Accountability refers to the continual assessment of practice, organizational, and financial outcomes to determine the effectiveness of systems of care in meeting the needs of children and families. Two essential components of an effective accountability strategy in a system of care are:

  • The development of an interagency management information system that tracks important indicators of service and system performance
  • A strong evaluation strategy

Why is accountability important?

  • By focusing on the effects and outcomes of the services provided, such as child safety while in care, communities are provided a benchmark against which they can set realistic goals and measure continuous improvement.
  • To ensure continuous improvement of systems of care, it is critical to incorporate process and outcome data into ongoing decision-making at all levels.
  • In times of limited resources, decision-makers are most likely to allocate resources to initiatives that demonstrate effectiveness and an efficient use of funds.
  • The safety and well-being of children, youth, and families is a responsibility shared by the entire community. As such, systems of care communities join together in holding one another accountable for ensuring positive outcomes, regardless of where the child and family seek help.

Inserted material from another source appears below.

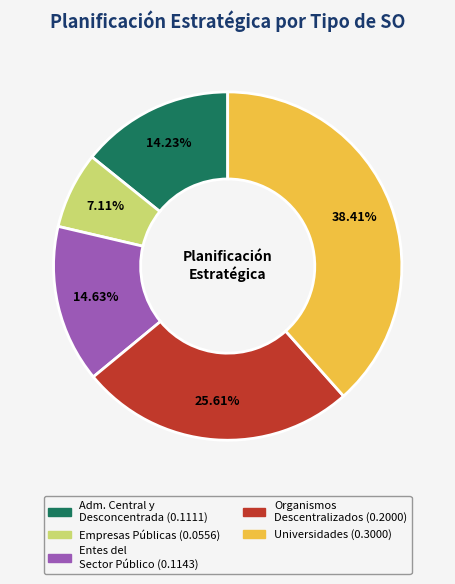

Is there a majority slice in this chart?

No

Questions to ask about systems of care and accountability:

  • Do caseworkers use data to monitor their progress and inform decision-making?
  • Is the management information system designed to capture relevant performance information from all interagency collaboration partners?
  • Have families been involved in the design and implementation of the data system?
  • Does the management information system track costs, quality of services, and outcomes for children and families?
  • How does the management information system line up with the federally mandated Child and Family Services Review data?
  • Does the system of care have a structured process for ongoing performance improvement, including dissemination of key findings to all stakeholders, regular review of performance data, and use of outcomes data in decision-making?
  • Is an ongoing interagency data improvement committee a part of the systems of care infrastructure?
  • Are data from the management information system used to improve services and supports?
  • Are data generated from the management information system used to inform the public, legislators, and key policy administrators about the impact of the system of care on children and families served by the agency?
  • Have cultural competency principles been included in the design of the management information system?
  • Is the evaluation plan culturally appropriate for the community it serves?